** Required tasks **
1. In the forum thread on Corsair service, why does the support reply recommend shipping the item by a method that provides a tracking number?
2. Rewrite the forum thread on Corsair service from "I bought Corsair" to "Corsair Customer Service.", swapping "email" for "phone".
3. Extend the forum thread about Corsair service experience past its final line.

** Quoted passage **
-------------------------
# Corsair service experience?



## shaiban001 (Nov 15, 2012)

Hi All,
I am planning to buy Corsair VS450 450 Watts PSU. Anybody had experience with Corsair service? Somebody told me that I have to ship the product to out of country at my own expense  
iBall is very good in that. They just verify and give replacement at the same time.

Thanks.


----------



## funskar (Nov 15, 2012)

Best of all..
Ossum


----------



## shaiban001 (Nov 15, 2012)

funskar said:


> Best of all..
> Ossum



I am asking about service experience? I tried to register the RMA against this product but it is not listed in product list!!! Should we buy this product or not?


----------



## Thetrueblueviking (Nov 15, 2012)

I think, you don't need to Ship it out of India for RMA if you bought it in India.


----------



## shaiban001 (Nov 15, 2012)

Thetrueblueviking said:


> I think, you don't need to Ship it out of India for RMA if you bought it in India.


Then where? I don't want to be trapped with the service. I agree with Corsair recommendation but service also matters a lot.


----------



## chethanr (Nov 15, 2012)

I bought Corsair CX 430  4 month ago and now it stopped working. Smoke like PC is on fire. I contacted thier support via email and told them that I am located in india and how I can get the service. This is what they have to say(Casual and irresponsible reply) I seriously doubt their reputation. :::




Dear Chethan,



Thank you for contacting Corsair Customer Service.



The closest shipping hub from your location is in Hong Kong. As per the Corsair Warranty, customers are required to pay shipping and handling charges, as well as any applicable tariffs, duties, taxes and fees necessary to convey the defective item back to Corsair for replacement or exchange.  Corsair pays for the replaced item’s outbound shipping to you.  We recommend shipping your item via the most economical method which provides a tracking number, as Corsair is not responsible for any lost or misdirected shipments.  You may be required to pay shipping and handling charges, as well as any applicable tariffs, duties, taxes, or other fees.Cor



Please feel free to contact us with any further questions or concerns.

Thank you for choosing Corsair.



Regards,

Justin G.
-------------------------
** Some rows **
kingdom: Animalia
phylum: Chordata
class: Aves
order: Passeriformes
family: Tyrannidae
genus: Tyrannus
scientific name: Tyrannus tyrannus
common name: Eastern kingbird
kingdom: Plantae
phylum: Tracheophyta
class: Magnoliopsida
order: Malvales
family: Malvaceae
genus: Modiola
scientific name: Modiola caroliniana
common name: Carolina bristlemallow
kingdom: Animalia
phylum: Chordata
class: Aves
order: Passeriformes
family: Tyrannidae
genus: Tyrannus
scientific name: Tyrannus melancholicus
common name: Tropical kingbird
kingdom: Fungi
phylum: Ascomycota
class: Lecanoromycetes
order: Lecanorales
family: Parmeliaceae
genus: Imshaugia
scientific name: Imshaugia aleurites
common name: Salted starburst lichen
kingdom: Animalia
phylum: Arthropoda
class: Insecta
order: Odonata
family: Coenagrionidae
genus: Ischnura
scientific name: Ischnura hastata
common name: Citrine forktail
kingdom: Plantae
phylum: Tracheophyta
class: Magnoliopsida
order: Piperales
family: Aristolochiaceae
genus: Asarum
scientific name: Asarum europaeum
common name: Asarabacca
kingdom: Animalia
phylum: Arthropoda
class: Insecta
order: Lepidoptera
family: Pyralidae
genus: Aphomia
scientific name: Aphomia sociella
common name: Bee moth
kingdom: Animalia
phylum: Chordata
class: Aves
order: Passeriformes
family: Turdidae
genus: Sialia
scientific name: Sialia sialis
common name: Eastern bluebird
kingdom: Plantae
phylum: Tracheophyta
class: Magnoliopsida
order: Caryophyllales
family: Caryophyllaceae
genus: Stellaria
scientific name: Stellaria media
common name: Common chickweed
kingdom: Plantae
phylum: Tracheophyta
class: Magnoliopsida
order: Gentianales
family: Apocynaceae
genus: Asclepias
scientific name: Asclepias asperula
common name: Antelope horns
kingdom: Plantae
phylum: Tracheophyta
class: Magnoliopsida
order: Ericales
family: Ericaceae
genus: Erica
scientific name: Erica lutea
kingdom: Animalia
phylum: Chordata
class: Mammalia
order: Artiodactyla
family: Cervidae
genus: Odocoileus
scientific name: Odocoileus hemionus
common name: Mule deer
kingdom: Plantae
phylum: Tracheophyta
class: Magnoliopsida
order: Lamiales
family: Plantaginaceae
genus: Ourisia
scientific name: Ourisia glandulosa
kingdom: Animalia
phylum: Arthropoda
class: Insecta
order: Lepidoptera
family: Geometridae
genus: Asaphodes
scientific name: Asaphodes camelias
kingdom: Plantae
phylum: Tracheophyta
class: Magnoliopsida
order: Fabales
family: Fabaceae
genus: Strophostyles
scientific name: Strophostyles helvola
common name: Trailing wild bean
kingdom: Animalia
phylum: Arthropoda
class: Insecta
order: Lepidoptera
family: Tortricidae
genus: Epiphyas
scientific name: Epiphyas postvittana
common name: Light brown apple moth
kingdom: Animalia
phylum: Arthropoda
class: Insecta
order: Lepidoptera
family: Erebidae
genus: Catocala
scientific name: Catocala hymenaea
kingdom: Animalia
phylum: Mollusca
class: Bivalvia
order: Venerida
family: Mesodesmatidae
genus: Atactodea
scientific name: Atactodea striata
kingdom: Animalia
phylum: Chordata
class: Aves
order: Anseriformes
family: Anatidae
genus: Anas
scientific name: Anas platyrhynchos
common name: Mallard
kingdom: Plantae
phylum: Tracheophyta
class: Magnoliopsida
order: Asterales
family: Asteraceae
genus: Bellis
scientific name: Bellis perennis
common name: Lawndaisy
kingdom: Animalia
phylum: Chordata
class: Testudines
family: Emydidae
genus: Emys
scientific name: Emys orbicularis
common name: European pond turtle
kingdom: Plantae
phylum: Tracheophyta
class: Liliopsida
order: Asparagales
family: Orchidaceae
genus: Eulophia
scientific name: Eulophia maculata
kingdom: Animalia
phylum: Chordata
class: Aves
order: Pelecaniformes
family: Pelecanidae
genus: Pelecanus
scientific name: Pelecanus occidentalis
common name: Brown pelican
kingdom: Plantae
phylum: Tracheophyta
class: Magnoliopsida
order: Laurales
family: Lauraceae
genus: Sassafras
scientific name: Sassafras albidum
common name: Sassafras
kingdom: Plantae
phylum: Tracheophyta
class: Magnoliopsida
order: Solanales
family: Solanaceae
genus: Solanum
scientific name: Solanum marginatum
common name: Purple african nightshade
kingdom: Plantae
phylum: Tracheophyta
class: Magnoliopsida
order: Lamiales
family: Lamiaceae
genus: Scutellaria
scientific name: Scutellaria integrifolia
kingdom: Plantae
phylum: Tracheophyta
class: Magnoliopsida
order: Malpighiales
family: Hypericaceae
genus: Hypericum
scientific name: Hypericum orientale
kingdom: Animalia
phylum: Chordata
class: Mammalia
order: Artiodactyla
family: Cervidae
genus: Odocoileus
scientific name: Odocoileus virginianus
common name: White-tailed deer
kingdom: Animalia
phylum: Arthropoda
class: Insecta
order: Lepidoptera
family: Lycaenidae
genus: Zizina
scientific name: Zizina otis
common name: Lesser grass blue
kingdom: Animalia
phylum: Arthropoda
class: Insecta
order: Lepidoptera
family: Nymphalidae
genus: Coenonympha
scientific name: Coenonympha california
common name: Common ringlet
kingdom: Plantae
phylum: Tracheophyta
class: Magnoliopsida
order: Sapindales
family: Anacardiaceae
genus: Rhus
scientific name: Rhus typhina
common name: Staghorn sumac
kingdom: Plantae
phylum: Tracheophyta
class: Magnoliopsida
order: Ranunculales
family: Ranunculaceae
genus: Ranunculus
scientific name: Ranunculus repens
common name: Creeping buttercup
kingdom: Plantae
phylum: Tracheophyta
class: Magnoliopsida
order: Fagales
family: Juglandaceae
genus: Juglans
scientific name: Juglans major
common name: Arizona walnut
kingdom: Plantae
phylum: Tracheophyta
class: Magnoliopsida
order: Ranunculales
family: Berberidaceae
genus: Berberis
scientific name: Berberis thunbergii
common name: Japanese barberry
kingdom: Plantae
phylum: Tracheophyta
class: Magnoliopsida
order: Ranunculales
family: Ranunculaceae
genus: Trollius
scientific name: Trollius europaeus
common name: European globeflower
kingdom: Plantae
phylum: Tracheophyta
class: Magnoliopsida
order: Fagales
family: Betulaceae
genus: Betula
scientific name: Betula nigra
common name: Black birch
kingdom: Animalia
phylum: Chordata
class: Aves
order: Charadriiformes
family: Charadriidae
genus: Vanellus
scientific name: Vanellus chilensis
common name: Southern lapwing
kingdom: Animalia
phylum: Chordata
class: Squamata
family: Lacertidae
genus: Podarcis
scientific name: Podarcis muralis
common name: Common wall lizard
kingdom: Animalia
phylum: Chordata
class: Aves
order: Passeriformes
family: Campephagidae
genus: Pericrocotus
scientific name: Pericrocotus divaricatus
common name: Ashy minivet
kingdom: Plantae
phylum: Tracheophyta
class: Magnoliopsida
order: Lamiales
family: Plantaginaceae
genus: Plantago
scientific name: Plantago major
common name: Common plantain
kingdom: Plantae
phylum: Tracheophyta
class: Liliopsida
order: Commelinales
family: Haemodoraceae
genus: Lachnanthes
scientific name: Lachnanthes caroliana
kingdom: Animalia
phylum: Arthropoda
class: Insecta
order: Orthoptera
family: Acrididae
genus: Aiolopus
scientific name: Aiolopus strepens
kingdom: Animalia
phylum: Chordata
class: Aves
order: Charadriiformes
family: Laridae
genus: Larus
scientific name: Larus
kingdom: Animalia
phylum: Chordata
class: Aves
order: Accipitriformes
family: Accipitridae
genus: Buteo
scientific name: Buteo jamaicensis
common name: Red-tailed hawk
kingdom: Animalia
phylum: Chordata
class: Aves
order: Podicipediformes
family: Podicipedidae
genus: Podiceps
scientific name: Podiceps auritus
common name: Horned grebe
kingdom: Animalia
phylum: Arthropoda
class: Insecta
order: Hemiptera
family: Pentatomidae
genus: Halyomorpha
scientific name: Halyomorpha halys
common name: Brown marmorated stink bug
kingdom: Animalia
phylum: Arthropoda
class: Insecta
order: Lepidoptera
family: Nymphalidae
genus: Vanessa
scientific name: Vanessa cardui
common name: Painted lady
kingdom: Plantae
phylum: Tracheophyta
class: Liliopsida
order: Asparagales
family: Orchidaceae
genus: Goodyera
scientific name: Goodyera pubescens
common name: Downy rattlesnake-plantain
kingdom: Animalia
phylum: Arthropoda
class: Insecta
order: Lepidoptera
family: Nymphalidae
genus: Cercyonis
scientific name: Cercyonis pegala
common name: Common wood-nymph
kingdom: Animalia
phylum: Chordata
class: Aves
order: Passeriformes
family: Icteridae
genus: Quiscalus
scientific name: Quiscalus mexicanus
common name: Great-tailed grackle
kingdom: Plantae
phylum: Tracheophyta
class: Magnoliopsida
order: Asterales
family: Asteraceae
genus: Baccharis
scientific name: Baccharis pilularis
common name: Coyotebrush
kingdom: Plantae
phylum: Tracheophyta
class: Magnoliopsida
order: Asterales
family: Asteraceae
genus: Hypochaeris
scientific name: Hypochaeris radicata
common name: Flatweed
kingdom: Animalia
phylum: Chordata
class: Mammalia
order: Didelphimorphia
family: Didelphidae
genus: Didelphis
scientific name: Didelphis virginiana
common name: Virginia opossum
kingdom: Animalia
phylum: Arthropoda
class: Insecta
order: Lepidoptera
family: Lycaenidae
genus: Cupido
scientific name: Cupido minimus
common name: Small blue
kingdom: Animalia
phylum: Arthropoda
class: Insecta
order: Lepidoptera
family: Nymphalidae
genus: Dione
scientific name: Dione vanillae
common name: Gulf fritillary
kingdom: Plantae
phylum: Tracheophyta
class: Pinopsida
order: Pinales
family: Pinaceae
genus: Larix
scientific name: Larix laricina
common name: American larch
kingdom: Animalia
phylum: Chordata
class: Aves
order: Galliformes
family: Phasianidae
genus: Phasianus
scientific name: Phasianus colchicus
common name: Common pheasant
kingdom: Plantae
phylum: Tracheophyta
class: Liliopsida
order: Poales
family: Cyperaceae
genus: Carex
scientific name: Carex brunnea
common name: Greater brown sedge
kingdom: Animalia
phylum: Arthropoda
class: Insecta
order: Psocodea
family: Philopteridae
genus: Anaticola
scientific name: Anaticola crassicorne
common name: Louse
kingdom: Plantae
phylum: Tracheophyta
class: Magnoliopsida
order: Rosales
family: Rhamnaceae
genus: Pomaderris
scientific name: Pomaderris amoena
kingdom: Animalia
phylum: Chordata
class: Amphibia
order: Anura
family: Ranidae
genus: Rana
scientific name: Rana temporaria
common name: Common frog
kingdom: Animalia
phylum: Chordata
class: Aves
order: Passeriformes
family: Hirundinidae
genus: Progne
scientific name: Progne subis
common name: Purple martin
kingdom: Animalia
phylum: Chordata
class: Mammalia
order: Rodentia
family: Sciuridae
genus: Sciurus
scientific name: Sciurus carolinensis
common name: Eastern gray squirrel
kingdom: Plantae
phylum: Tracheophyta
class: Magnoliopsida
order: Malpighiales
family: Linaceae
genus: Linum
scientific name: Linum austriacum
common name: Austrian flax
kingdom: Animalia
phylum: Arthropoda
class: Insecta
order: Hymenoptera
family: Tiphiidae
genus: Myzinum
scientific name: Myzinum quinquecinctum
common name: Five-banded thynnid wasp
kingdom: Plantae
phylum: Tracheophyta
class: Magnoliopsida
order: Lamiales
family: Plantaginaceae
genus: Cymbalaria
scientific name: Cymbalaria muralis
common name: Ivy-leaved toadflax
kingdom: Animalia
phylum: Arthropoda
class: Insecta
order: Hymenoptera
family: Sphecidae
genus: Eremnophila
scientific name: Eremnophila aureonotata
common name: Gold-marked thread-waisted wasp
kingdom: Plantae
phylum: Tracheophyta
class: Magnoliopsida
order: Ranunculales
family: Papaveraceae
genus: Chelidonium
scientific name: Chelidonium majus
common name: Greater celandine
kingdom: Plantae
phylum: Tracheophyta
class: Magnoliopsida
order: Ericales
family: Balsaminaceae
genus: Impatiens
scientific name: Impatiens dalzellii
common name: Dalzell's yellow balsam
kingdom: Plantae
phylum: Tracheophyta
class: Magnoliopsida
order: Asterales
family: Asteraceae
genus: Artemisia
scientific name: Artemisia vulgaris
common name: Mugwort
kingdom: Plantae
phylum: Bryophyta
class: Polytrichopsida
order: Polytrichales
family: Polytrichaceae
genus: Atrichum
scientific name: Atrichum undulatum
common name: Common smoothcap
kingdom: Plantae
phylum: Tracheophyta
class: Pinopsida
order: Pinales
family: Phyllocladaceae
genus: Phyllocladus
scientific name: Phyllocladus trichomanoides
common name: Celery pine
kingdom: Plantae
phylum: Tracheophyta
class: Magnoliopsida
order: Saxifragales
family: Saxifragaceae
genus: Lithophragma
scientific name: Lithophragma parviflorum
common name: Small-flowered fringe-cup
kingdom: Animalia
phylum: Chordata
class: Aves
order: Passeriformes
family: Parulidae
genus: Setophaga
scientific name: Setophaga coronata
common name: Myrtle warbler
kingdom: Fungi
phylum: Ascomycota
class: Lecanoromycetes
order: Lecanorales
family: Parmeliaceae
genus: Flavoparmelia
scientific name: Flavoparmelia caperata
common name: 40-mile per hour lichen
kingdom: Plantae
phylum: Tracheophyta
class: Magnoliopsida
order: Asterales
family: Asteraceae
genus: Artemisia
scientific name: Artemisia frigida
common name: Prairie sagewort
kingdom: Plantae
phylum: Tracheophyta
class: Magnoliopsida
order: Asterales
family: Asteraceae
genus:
-------------------------
** Answers to the exercises **
1. Corsair says it is not responsible for any lost or misdirected shipments. The most economical method that gives a tracking number is therefore recommended.

2.
I bought Corsair CX 430  4 month ago and now it stopped working. Smoke like PC is on fire. I contacted thier support via phone and told them that I am located in india and how I can get the service. This is what they have to say(Casual and irresponsible reply) I seriously doubt their reputation. :::




Dear Chethan,



Thank you for contacting Corsair Customer Service.

3.
Customer Service Representative

Corsair

Corsair

It would cost me more than 1K to ship this **** from my place to Hong Kong and I really don't know if it will reach them and they will send a replacement. So never buy Corsair. If it dosn't work, you just have to through it.

Oh god! I just found that it will cost more than this product itself to ship it. So my advice never buy Corsair products. Spread the word!


----------



## shaiban001 (Nov 15, 2012)

Will anybody favoring this corsair brand reply now? If this product doesn't has service in India then it is total waste.


----------



## funskar (Nov 15, 2012)

Kaizen infoserve handles corsair Rma..

Contact -1800 425 5464

Kaizen Infoserve


----------



## Godoftheforbiddenlight (Jan 28, 2013)

shaiban001 said:


> Will anybody favoring this corsair brand reply now? If this product doesn't has service in India then it is total waste.



did you contact kaizen or atleast the place where you bought it from??

corsair has the best ASS i guess you only want "other's not to buy corsair than getting your corsair replaced"


----------



## d6bmg (Jan 29, 2013)

Godoftheforbiddenlight said:


> did you contact kaizen or atleast the place where you bought it from??
> 
> corsair has the best ASS i guess you only want "other's not to buy corsair than getting your corsair replaced"



Good necro after 2 months.


----------



## Gaurav Bhattacharjee (Jan 29, 2013)

d6bmg said:


> Good nacro necro after 2 months.



Fixed!!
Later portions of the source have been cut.